El secretario personal de Benedicto XVI, Georg Gänswein, ante el cuerpo sin vida del PontíficeGtres

«Vi dolor en su corazón»: Gänswein revela el impacto de la restricción de la misa tradicional en Benedicto XVI

El que fuese secretario del Papa alemán asegura en una entrevista a il Giornale que Ratzinger sufrió al conocer la revocación de Summorum Pontificum

Con motivo del aniversario de la carta apostólica Summorum Pontificum,– emitida por el Papa Benedicto XVI el 7 de julio de 2007 por el que facilitaba la celebración de la misa tradicional en latín (conocida como rito tridentino o misa de 1962)– , el que fuera secretario personal de Benedicto y actual nuncio en los Países Bálticos, monseñor Georg Gänswein, ha roto su silencio sobre uno de los episodios más amargos de los últimos años del Papa emérito: la restricción de la misa en latín aplicada por el Motu Proprio Traditiones Custodes.

En una entrevista concedida al diario italiano il Giornale, Gänswein describe con crudeza el momento en que leyó a Ratzinger el contenido de Traditionis Custodes, el documento de 2021 que derogó de facto la liberalización del rito antiguo. «Cuando le leí el texto, vi que había dolor en su corazón», confiesa el prelado, subrayando que esa fue la impresión que le quedó de aquel momento.

Un puente hacia los jóvenes

Benedicto XVI promulgó la liberalización del rito tridentino en 2007 con la convicción de que la liturgia antigua tenía el poder de acercar a las nuevas generaciones. Según explica Gänswein, el objetivo de Ratzinger era «devolver la plena ciudadanía» a un rito que nunca había sido abolido y, sobre todo, «traer la paz a la liturgia».

El nuncio destaca que el movimiento litúrgico tradicional ha dado frutos notables, especialmente entre los jóvenes, citando como ejemplo el crecimiento constante de peregrinaciones como la de París-Chartres. Frente a las voces que acusan a estos fieles de ser «anticonciliares», Gänswein afirma: «No es verdad. Quien lo afirma se mueve solo por ideología». Para él, estos jóvenes simplemente se nutren de la belleza de una liturgia que ha sido vital para la Iglesia durante siglos.
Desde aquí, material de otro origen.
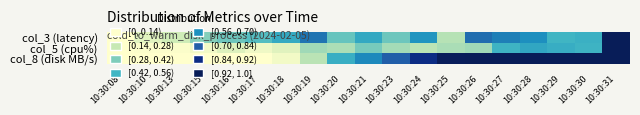

Reading right to left, extract all data points from this chart.

col_3 (latency): 10:30:31=1.0	10:30:30=0.5	10:30:29=0.4	10:30:28=0.6	10:30:27=0.6	10:30:26=0.7	10:30:25=0.2	10:30:24=0.6	10:30:23=0.3	10:30:21=0.5	10:30:20=0.3	10:30:19=0.6	10:30:18=0.5	10:30:17=0.4	10:30:16=0.3	10:30:15=0.3	10:30:13=0.1	10:30:10=0.1	10:30:08=0.0
col_5 (cpu%): 10:30:31=1.0	10:30:30=0.4	10:30:29=0.5	10:30:28=0.5	10:30:27=0.4	10:30:26=0.2	10:30:25=0.2	10:30:24=0.2	10:30:23=0.2	10:30:21=0.3	10:30:20=0.2	10:30:19=0.2	10:30:18=0.1	10:30:17=0.0	10:30:16=0.1	10:30:15=0.0	10:30:13=0.0	10:30:10=0.0	10:30:08=0.0
col_8 (disk MB/s): 10:30:31=1.0	10:30:30=1.0	10:30:29=1.0	10:30:28=1.0	10:30:27=1.0	10:30:26=1.0	10:30:25=1.0	10:30:24=0.9	10:30:23=0.7	10:30:21=0.6	10:30:20=0.5	10:30:19=0.2	10:30:18=0.0	10:30:17=0.0	10:30:16=0.0	10:30:15=0.0	10:30:13=0.0	10:30:10=0.0	10:30:08=0.0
A pesar de las resistencias que Benedicto XVI encontró en su día por parte de algunos obispos, el Papa bávaro siempre siguió adelante cuando estaba convencido de que algo era justo para la Iglesia. Gänswein además recuerda que el cisma de Lefebvre fue un «vulnus (herida o lesión en latín) a la unidad de la Iglesia» que causaba un sufrimiento personal a Ratzinger, quien en cierta forma buscaba con su gesto una integración interna satisfactoria.

A la luz de esa preocupación por la unidad, Gänswein lanza un llamamiento directo al asegurar que nos encontramos en el «kairos»—el tiempo propicio— para eliminar las prohibiciones actuales y superar lo que define como un «incidente» representado por las restricciones vigentes. El prelado aboga así por recuperar el espíritu de concordia litúrgica que Benedicto XVI intentó instaurar y evitar que la liturgia sea utilizada como un arma de polémica doctrinal.